Le remaniement le plus récent dans les hautes instances se traduisit par les démissions forcées du secrétaire aux Forces aériennes Michael Wayne et du chef de l’état-major, le général Michael Mosley, prétendument pour une « série d’échecs » dans la manipulation par les Forces aériennes des armes nucléaires américaines. On a rapporté que quatre composantes cruciales d’armes nucléaires avaient été acheminées « par erreur » à Taiwan. En outre, un bombardier B-52 armé « par erreur » de six missiles de croisière à ogives nucléaires avait traversé les États-Unis. Les deux erreurs étaient connues depuis plus d’un an. Le remaniement présente-t-il quelque rapport avec l’éclaircie à propos de l’Iran ?

Des rapports disant que l’administration Bush prévoit de lancer une frappe aérienne contre l’Iran dans les deux prochains mois ont encore été présentés le 28 mai dernier sur Asia Times On-Line.

Selon l’article, deux poids lourds du Sénat américain ont parlé de l’attaque : Dianne Feinstein, démocrate de Californie, et Richard Lugar, républicain de l’Indiana, prévoient en effet de parler en public de leur opposition à ces plans. Mais leur éditorial censé paraître dans le New York Times se fait toujours attendre.

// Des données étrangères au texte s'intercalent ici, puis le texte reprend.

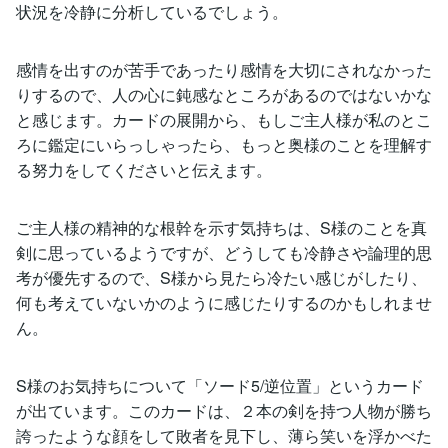
状況を冷静に分析しているでしょう。
感情を出すのが苦手であったり感情を大切にされなかった
りするので、人の心に鈍感なところがあるのではないかな
と感じます。カードの展開から、もしご主人様が私のとこ
ろに鑑定にいらっしゃったら、もっと奥様のことを理解す
る努力をしてくださいと伝えます。
ご主人様の精神的な根幹を示す気持ちは、S様のことを真
剣に思っているようですが、どうしても冷静さや論理的思
考が優先するので、S様から見たら冷たい感じがしたり、
何も考えていないかのように感じたりするのかもしれませ
ん。
S様のお気持ちについて「ソード5/逆位置」というカード
が出ています。このカードは、２本の剣を持つ人物が勝ち
誇ったような顔をして敗者を見下し、薄ら笑いを浮かべた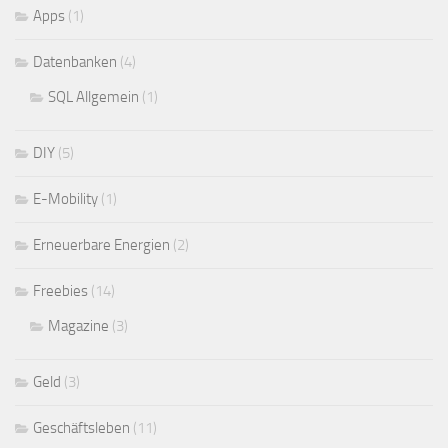
Apps
(1)
Datenbanken
(4)
SQL Allgemein
(1)
DIY
(5)
E-Mobility
(1)
Erneuerbare Energien
(2)
Freebies
(14)
Magazine
(3)
Geld
(3)
Geschäftsleben
(11)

Pendant ce temps, l’ancien ministre allemand des Affaires étrangères, Joschka Fischer écrivait dans le quotidien israélien Haaretz du 1er juin que Bush et Olmert semblent avoir l’intention de mettre un terme au programme nucléaire iranien « par des moyens militaires plutôt que diplomatiques ». Fischer craint que le Moyen-Orient ne dérive vers un nouveau et dangereux conflit militaire.

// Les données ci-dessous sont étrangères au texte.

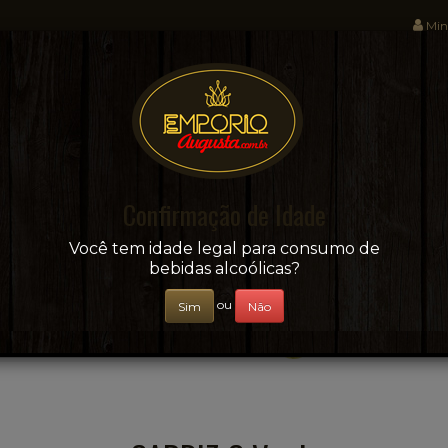
Min
Sua conveniência e adega on-line!
Confirmação de Idade
CERVEJAS
+ BEBIDAS
ÁGUAS E SUCOS
Você tem idade legal para consumo de
bebidas alcoólicas?
ou
Sim
Não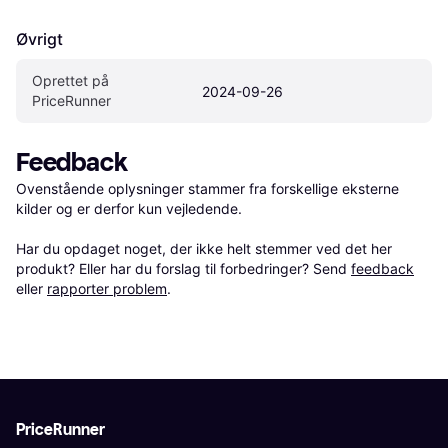
Øvrigt
Oprettet på 
2024-09-26
PriceRunner
Feedback
Ovenstående oplysninger stammer fra forskellige eksterne 
kilder og er derfor kun vejledende.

Le droit de l’Iran à l’énergie nucléaire

L’envoyé de l’Iran aux Nations unies, Mohammad Khazaee, a introduit une protestation auprès du secrétaire général Ban Ki-moon et du Conseil de sécurité à propos des menaces israéliennes. Khazaee insistait sur le fait qu’une menace aussi dangereuse contre un État souverain et membre des Nations unies constituait une violation des lois internationales, qu’elle contrevenait aux principes les plus fondamentaux de la Charte des Nations unies et qu’elle requérait une réponse résolue et claire, particulièrement de la part du Conseil de sécurité.

L’Iran a le droit, conformément aux lois internationales, de développer un programme d’énergie nucléaire. Il est signataire du traité de non-prolifération des armes nucléaires. L’Agence internationale de l’énergie atomique a inspecté à de nombreuses reprises les installations nucléaires de l’Iran.

Israël, toutefois, n’a jamais signé le Traité de non-prolifération. Il a refusé les moindres contrôles de son programme bien connu d’armements nucléaires, qui comporte plus de 200 ogives nucléaires.

Le gouvernement américain a développé toute une nouvelle génération d’armes nucléaires tactiques qui violent également les accords et traités visant à limiter et à restreindre les armes nucléaires.

Aujourd’hui, la classe dirigeante américaine comprend dans une panique croissante qu’elle ne contrôle pas les événements. Ce sont les événements qui la contrôlent – depuis la crise économique qui va en s’aggravant et échappe à toute solution jusqu’à une guerre dans laquelle la victoire est impossible. Ceci tend à rendre ces prédateurs planétaires de plus en plus désespérés, en proie à des divisions et disposés à des aventures militaires encore plus désespérées.

La seule véritable opposition au danger croissant d’une nouvelle guerre viendra des simples citoyens et non du monde politique. De telles forces, considérées sur une base mondiale, doivent prendre très au sérieux cette poussée vers la guerre et elles doivent commencer à mobiliser.